**TASK DATA:**
● ● ● ● ●
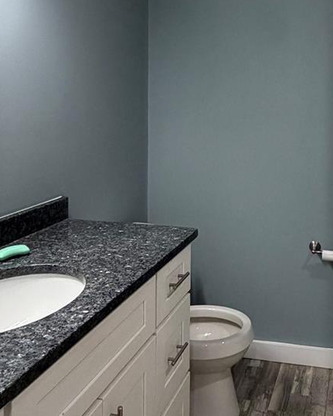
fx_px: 480
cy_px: 97
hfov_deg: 37.2
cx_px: 257
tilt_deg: -0.2
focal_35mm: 39
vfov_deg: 45.0
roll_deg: -0.1
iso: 250
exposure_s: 1/120
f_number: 2.2
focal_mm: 2.22
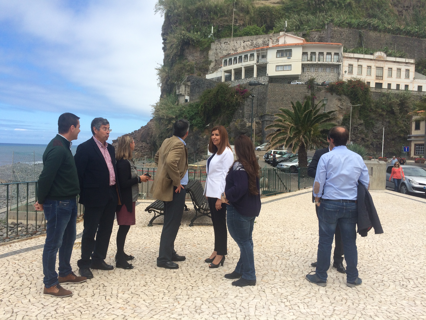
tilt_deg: -2.0
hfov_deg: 61.7
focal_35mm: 29
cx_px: 213
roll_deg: -1.8
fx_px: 357
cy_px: 160
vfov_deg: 48.2
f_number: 2.2
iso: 32
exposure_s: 1/1953
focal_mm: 4.15
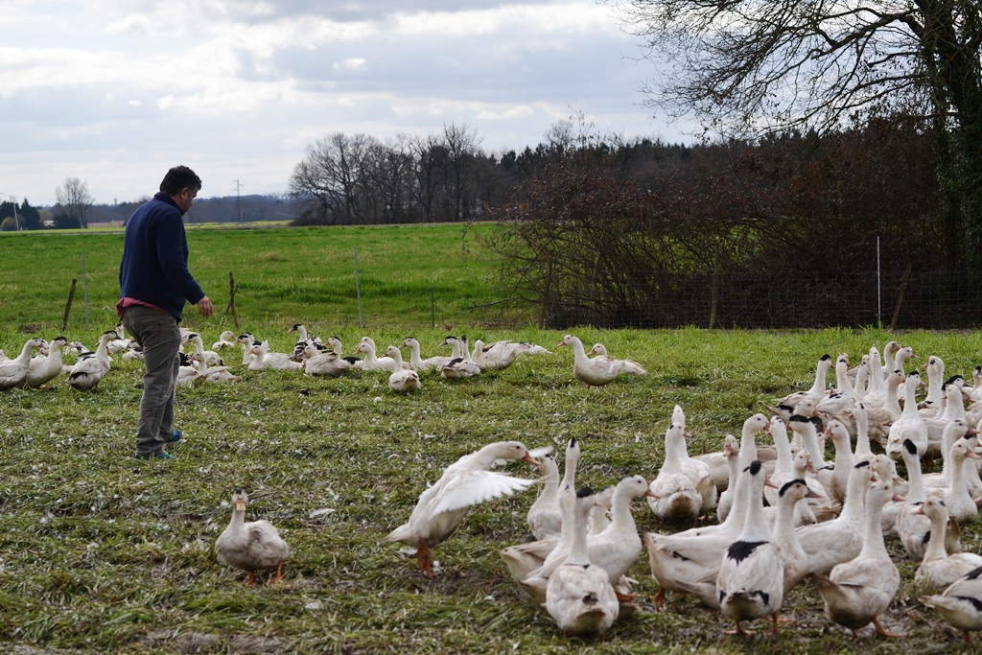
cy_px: 328
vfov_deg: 13.0
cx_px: 491
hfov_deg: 19.5
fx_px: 2864
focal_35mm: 105
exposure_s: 1/500
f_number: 5.6
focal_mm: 70
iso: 140
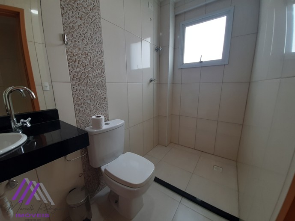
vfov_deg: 89.9
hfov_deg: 106.2
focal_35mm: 13
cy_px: 110
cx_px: 148
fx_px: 111
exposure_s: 1/50
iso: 50
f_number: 2.2
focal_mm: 1.42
● ● ● ● ●
**TASK GOAL:**
Repeat everything in the entries above word for word, excluding the images.

**YOUR SOLUTION:**
fx_px: 480
cy_px: 97
hfov_deg: 37.2
cx_px: 257
tilt_deg: -0.2
focal_35mm: 39
vfov_deg: 45.0
roll_deg: -0.1
iso: 250
exposure_s: 1/120
f_number: 2.2
focal_mm: 2.22
tilt_deg: -2.0
hfov_deg: 61.7
focal_35mm: 29
cx_px: 213
roll_deg: -1.8
fx_px: 357
cy_px: 160
vfov_deg: 48.2
f_number: 2.2
iso: 32
exposure_s: 1/1953
focal_mm: 4.15
cy_px: 328
vfov_deg: 13.0
cx_px: 491
hfov_deg: 19.5
fx_px: 2864
focal_35mm: 105
exposure_s: 1/500
f_number: 5.6
focal_mm: 70
iso: 140
vfov_deg: 89.9
hfov_deg: 106.2
focal_35mm: 13
cy_px: 110
cx_px: 148
fx_px: 111
exposure_s: 1/50
iso: 50
f_number: 2.2
focal_mm: 1.42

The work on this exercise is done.